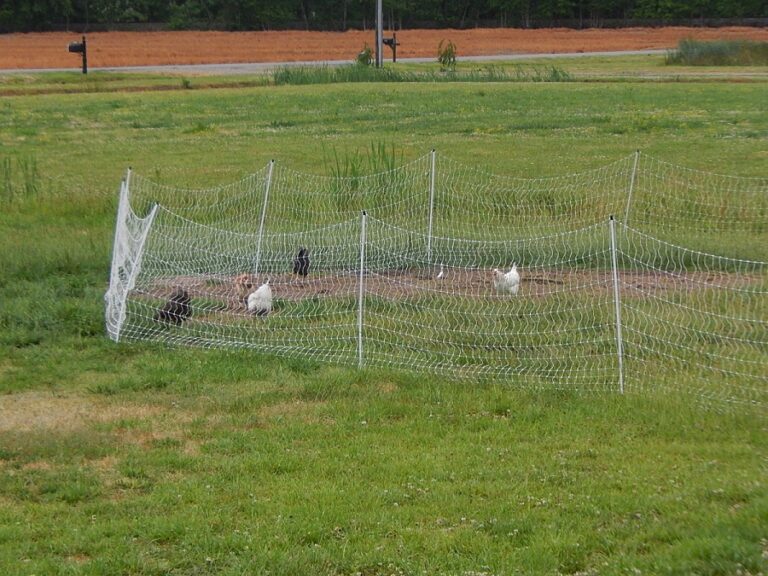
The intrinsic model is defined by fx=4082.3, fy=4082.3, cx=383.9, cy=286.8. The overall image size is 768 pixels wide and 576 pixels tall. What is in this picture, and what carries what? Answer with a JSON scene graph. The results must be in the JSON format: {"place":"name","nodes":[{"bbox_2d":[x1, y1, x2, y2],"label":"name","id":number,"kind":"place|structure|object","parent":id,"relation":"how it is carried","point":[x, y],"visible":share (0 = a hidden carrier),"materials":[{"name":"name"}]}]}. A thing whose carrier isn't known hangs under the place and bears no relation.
{"place":"outdoors","nodes":[
{"label":"outdoors","id":0,"kind":"place"},
{"bbox_2d":[1,155,39,200],"label":"tall grass","id":1,"kind":"structure","parent":0,"point":[27,187],"visible":0.8,"materials":[{"name":"green plant"}]},
{"bbox_2d":[1,48,698,75],"label":"road","id":2,"kind":"structure","parent":0,"point":[493,57],"materials":[{"name":"grey asphalt"}]},
{"bbox_2d":[326,142,399,192],"label":"tall grass","id":3,"kind":"structure","parent":0,"point":[379,152],"visible":0.5,"materials":[{"name":"green plant"}]},
{"bbox_2d":[0,25,767,68],"label":"plowed field","id":4,"kind":"structure","parent":0,"point":[38,41],"materials":[{"name":"orange soil"}]},
{"bbox_2d":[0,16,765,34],"label":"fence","id":5,"kind":"object","parent":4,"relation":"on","point":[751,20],"visible":0.63,"materials":[{"name":"brown wood"}]},
{"bbox_2d":[0,63,767,573],"label":"lawn","id":6,"kind":"structure","parent":0,"point":[436,92],"materials":[{"name":"green plant"}]},
{"bbox_2d":[67,37,87,73],"label":"mailbox","id":7,"kind":"object","parent":6,"relation":"on","point":[81,45],"visible":0.96,"materials":[{"name":"black metal"}]},
{"bbox_2d":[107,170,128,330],"label":"fence post","id":8,"kind":"object","parent":6,"relation":"in","point":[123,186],"visible":0.59,"materials":[{"name":"white plastic"}]},
{"bbox_2d":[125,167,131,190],"label":"fence post","id":9,"kind":"object","parent":6,"relation":"in","point":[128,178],"visible":0.26,"materials":[{"name":"white plastic"}]},
{"bbox_2d":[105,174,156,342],"label":"net","id":10,"kind":"object","parent":6,"relation":"in","point":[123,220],"visible":0.85,"materials":[{"name":"white plastic"}]},
{"bbox_2d":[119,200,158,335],"label":"fence post","id":11,"kind":"object","parent":6,"relation":"in","point":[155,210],"visible":0.89,"materials":[{"name":"white plastic"}]},
{"bbox_2d":[154,288,191,325],"label":"chicken","id":12,"kind":"object","parent":6,"relation":"on","point":[172,317],"visible":0.86},
{"bbox_2d":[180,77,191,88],"label":"weed","id":13,"kind":"object","parent":6,"relation":"on","point":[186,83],"visible":0.96,"materials":[{"name":"green plant"}]},
{"bbox_2d":[246,279,273,314],"label":"chicken","id":14,"kind":"object","parent":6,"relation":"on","point":[264,302],"visible":0.96},
{"bbox_2d":[255,159,273,273],"label":"fence post","id":15,"kind":"object","parent":6,"relation":"in","point":[266,197],"visible":0.91,"materials":[{"name":"white plastic"}]},
{"bbox_2d":[357,211,366,366],"label":"fence post","id":16,"kind":"object","parent":6,"relation":"in","point":[360,342],"visible":0.95,"materials":[{"name":"white plastic"}]},
{"bbox_2d":[356,43,374,65],"label":"shrub","id":17,"kind":"object","parent":6,"relation":"on","point":[368,55],"visible":0.72,"materials":[{"name":"green plant"}]},
{"bbox_2d":[375,0,383,67],"label":"utility pole","id":18,"kind":"object","parent":6,"relation":"on","point":[377,45],"visible":0.93,"materials":[{"name":"grey metal"}]},
{"bbox_2d":[382,33,398,62],"label":"mailbox","id":19,"kind":"object","parent":6,"relation":"on","point":[390,42],"visible":0.84,"materials":[{"name":"black metal"}]},
{"bbox_2d":[427,148,435,261],"label":"fence post","id":20,"kind":"object","parent":6,"relation":"in","point":[430,236],"visible":0.97,"materials":[{"name":"white plastic"}]},
{"bbox_2d":[105,154,767,408],"label":"net fence","id":21,"kind":"object","parent":6,"relation":"on","point":[360,344],"visible":0.91,"materials":[{"name":"white plastic"}]},
{"bbox_2d":[436,39,457,69],"label":"shrub","id":22,"kind":"object","parent":6,"relation":"on","point":[441,58],"visible":0.92,"materials":[{"name":"green plant"}]},
{"bbox_2d":[609,215,624,393],"label":"fence post","id":23,"kind":"object","parent":6,"relation":"in","point":[617,310],"visible":0.93,"materials":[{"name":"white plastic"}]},
{"bbox_2d":[624,150,639,228],"label":"fence post","id":24,"kind":"object","parent":6,"relation":"in","point":[628,200],"visible":0.77,"materials":[{"name":"white plastic"}]},
{"bbox_2d":[270,62,574,83],"label":"tall grass","id":25,"kind":"structure","parent":0,"point":[555,71],"visible":0.56,"materials":[{"name":"green plant"}]},
{"bbox_2d":[121,267,763,302],"label":"bare soil","id":26,"kind":"structure","parent":0,"point":[654,284],"visible":0.47,"materials":[{"name":"brown soil"}]},
{"bbox_2d":[234,272,253,300],"label":"chicken","id":27,"kind":"object","parent":26,"relation":"on","point":[240,279],"visible":0.83},
{"bbox_2d":[293,247,309,276],"label":"chicken","id":28,"kind":"object","parent":26,"relation":"on","point":[299,258],"visible":0.94},
{"bbox_2d":[436,266,444,279],"label":"white bird","id":29,"kind":"object","parent":26,"relation":"on","point":[441,273],"visible":0.98},
{"bbox_2d":[492,263,520,293],"label":"chicken","id":30,"kind":"object","parent":26,"relation":"on","point":[511,273],"visible":0.94},
{"bbox_2d":[665,38,767,65],"label":"tall grass","id":31,"kind":"structure","parent":0,"point":[709,54],"visible":0.91,"materials":[{"name":"green plant"}]},
{"label":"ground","id":32,"kind":"structure","parent":0},
{"bbox_2d":[0,0,767,32],"label":"tree line","id":33,"kind":"object","parent":32,"relation":"on","point":[2,2],"visible":0.7,"materials":[{"name":"green plant"}]}
]}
———
When you copy the entries, keep every word exactly as it stands and drop any pictures.

* [EXERCISE SOLUTION]
The intrinsic model is defined by fx=4082.3, fy=4082.3, cx=383.9, cy=286.8. The overall image size is 768 pixels wide and 576 pixels tall. What is in this picture, and what carries what? Answer with a JSON scene graph. The results must be in the JSON format: {"place":"name","nodes":[{"bbox_2d":[x1, y1, x2, y2],"label":"name","id":number,"kind":"place|structure|object","parent":id,"relation":"how it is carried","point":[x, y],"visible":share (0 = a hidden carrier),"materials":[{"name":"name"}]}]}. A thing whose carrier isn't known hangs under the place and bears no relation.
{"place":"outdoors","nodes":[
{"label":"outdoors","id":0,"kind":"place"},
{"bbox_2d":[1,155,39,200],"label":"tall grass","id":1,"kind":"structure","parent":0,"point":[27,187],"visible":0.8,"materials":[{"name":"green plant"}]},
{"bbox_2d":[1,48,698,75],"label":"road","id":2,"kind":"structure","parent":0,"point":[493,57],"materials":[{"name":"grey asphalt"}]},
{"bbox_2d":[326,142,399,192],"label":"tall grass","id":3,"kind":"structure","parent":0,"point":[379,152],"visible":0.5,"materials":[{"name":"green plant"}]},
{"bbox_2d":[0,25,767,68],"label":"plowed field","id":4,"kind":"structure","parent":0,"point":[38,41],"materials":[{"name":"orange soil"}]},
{"bbox_2d":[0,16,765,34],"label":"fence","id":5,"kind":"object","parent":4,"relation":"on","point":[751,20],"visible":0.63,"materials":[{"name":"brown wood"}]},
{"bbox_2d":[0,63,767,573],"label":"lawn","id":6,"kind":"structure","parent":0,"point":[436,92],"materials":[{"name":"green plant"}]},
{"bbox_2d":[67,37,87,73],"label":"mailbox","id":7,"kind":"object","parent":6,"relation":"on","point":[81,45],"visible":0.96,"materials":[{"name":"black metal"}]},
{"bbox_2d":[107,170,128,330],"label":"fence post","id":8,"kind":"object","parent":6,"relation":"in","point":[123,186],"visible":0.59,"materials":[{"name":"white plastic"}]},
{"bbox_2d":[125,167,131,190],"label":"fence post","id":9,"kind":"object","parent":6,"relation":"in","point":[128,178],"visible":0.26,"materials":[{"name":"white plastic"}]},
{"bbox_2d":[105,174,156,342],"label":"net","id":10,"kind":"object","parent":6,"relation":"in","point":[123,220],"visible":0.85,"materials":[{"name":"white plastic"}]},
{"bbox_2d":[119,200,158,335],"label":"fence post","id":11,"kind":"object","parent":6,"relation":"in","point":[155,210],"visible":0.89,"materials":[{"name":"white plastic"}]},
{"bbox_2d":[154,288,191,325],"label":"chicken","id":12,"kind":"object","parent":6,"relation":"on","point":[172,317],"visible":0.86},
{"bbox_2d":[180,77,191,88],"label":"weed","id":13,"kind":"object","parent":6,"relation":"on","point":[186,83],"visible":0.96,"materials":[{"name":"green plant"}]},
{"bbox_2d":[246,279,273,314],"label":"chicken","id":14,"kind":"object","parent":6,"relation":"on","point":[264,302],"visible":0.96},
{"bbox_2d":[255,159,273,273],"label":"fence post","id":15,"kind":"object","parent":6,"relation":"in","point":[266,197],"visible":0.91,"materials":[{"name":"white plastic"}]},
{"bbox_2d":[357,211,366,366],"label":"fence post","id":16,"kind":"object","parent":6,"relation":"in","point":[360,342],"visible":0.95,"materials":[{"name":"white plastic"}]},
{"bbox_2d":[356,43,374,65],"label":"shrub","id":17,"kind":"object","parent":6,"relation":"on","point":[368,55],"visible":0.72,"materials":[{"name":"green plant"}]},
{"bbox_2d":[375,0,383,67],"label":"utility pole","id":18,"kind":"object","parent":6,"relation":"on","point":[377,45],"visible":0.93,"materials":[{"name":"grey metal"}]},
{"bbox_2d":[382,33,398,62],"label":"mailbox","id":19,"kind":"object","parent":6,"relation":"on","point":[390,42],"visible":0.84,"materials":[{"name":"black metal"}]},
{"bbox_2d":[427,148,435,261],"label":"fence post","id":20,"kind":"object","parent":6,"relation":"in","point":[430,236],"visible":0.97,"materials":[{"name":"white plastic"}]},
{"bbox_2d":[105,154,767,408],"label":"net fence","id":21,"kind":"object","parent":6,"relation":"on","point":[360,344],"visible":0.91,"materials":[{"name":"white plastic"}]},
{"bbox_2d":[436,39,457,69],"label":"shrub","id":22,"kind":"object","parent":6,"relation":"on","point":[441,58],"visible":0.92,"materials":[{"name":"green plant"}]},
{"bbox_2d":[609,215,624,393],"label":"fence post","id":23,"kind":"object","parent":6,"relation":"in","point":[617,310],"visible":0.93,"materials":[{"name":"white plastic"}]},
{"bbox_2d":[624,150,639,228],"label":"fence post","id":24,"kind":"object","parent":6,"relation":"in","point":[628,200],"visible":0.77,"materials":[{"name":"white plastic"}]},
{"bbox_2d":[270,62,574,83],"label":"tall grass","id":25,"kind":"structure","parent":0,"point":[555,71],"visible":0.56,"materials":[{"name":"green plant"}]},
{"bbox_2d":[121,267,763,302],"label":"bare soil","id":26,"kind":"structure","parent":0,"point":[654,284],"visible":0.47,"materials":[{"name":"brown soil"}]},
{"bbox_2d":[234,272,253,300],"label":"chicken","id":27,"kind":"object","parent":26,"relation":"on","point":[240,279],"visible":0.83},
{"bbox_2d":[293,247,309,276],"label":"chicken","id":28,"kind":"object","parent":26,"relation":"on","point":[299,258],"visible":0.94},
{"bbox_2d":[436,266,444,279],"label":"white bird","id":29,"kind":"object","parent":26,"relation":"on","point":[441,273],"visible":0.98},
{"bbox_2d":[492,263,520,293],"label":"chicken","id":30,"kind":"object","parent":26,"relation":"on","point":[511,273],"visible":0.94},
{"bbox_2d":[665,38,767,65],"label":"tall grass","id":31,"kind":"structure","parent":0,"point":[709,54],"visible":0.91,"materials":[{"name":"green plant"}]},
{"label":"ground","id":32,"kind":"structure","parent":0},
{"bbox_2d":[0,0,767,32],"label":"tree line","id":33,"kind":"object","parent":32,"relation":"on","point":[2,2],"visible":0.7,"materials":[{"name":"green plant"}]}
]}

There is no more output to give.